Retype only what runs from the line that contains "[76,833,87,845] if -> [215,1518,234,1533] of" through the last line of the listing below, both lines included.
%%
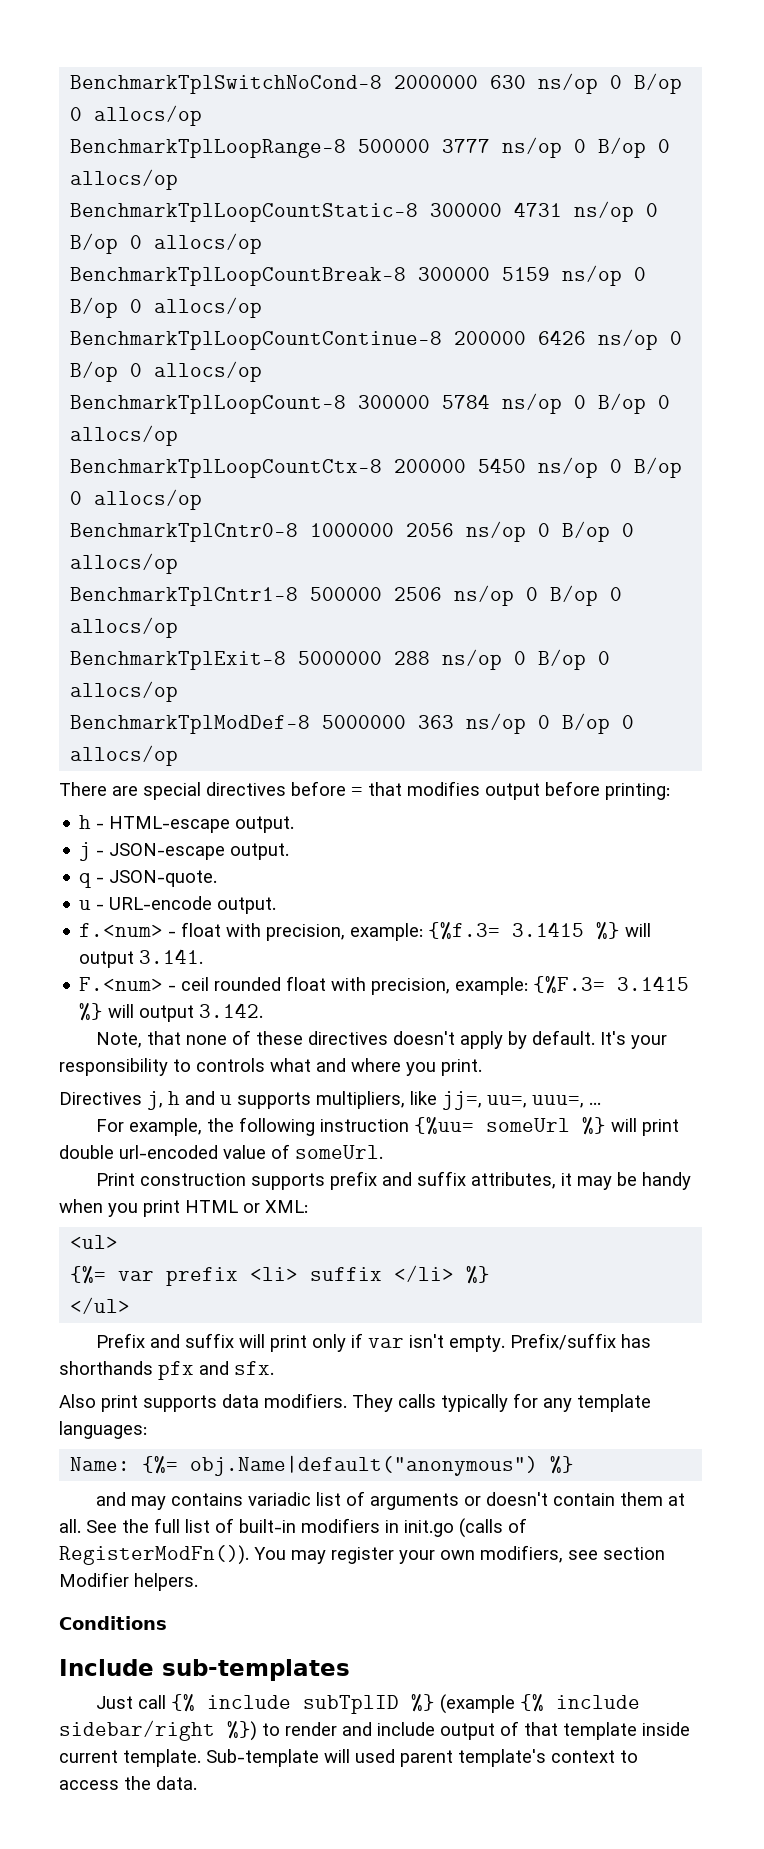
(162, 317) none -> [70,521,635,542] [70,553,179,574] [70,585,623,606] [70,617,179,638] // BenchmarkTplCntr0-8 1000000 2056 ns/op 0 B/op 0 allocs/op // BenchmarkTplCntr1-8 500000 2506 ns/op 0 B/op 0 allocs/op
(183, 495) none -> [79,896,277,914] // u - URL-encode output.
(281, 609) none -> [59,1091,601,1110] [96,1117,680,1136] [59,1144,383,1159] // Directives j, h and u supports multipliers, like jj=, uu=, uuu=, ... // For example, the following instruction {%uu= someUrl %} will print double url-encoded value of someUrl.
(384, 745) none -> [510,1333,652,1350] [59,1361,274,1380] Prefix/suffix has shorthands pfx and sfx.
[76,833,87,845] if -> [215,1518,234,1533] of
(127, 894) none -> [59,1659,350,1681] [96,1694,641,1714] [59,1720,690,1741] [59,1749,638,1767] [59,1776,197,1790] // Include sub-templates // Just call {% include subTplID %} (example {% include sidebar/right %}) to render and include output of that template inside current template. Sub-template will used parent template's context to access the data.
%%
* OUTPUT FOR THIS EXERCISE *
[76,833,87,845] if -> [215,1518,234,1533] of
(127, 894) none -> [59,1659,350,1681] [96,1694,641,1714] [59,1720,690,1741] [59,1749,638,1767] [59,1776,197,1790] // Include sub-templates // Just call {% include subTplID %} (example {% include sidebar/right %}) to render and include output of that template inside current template. Sub-template will used parent template's context to access the data.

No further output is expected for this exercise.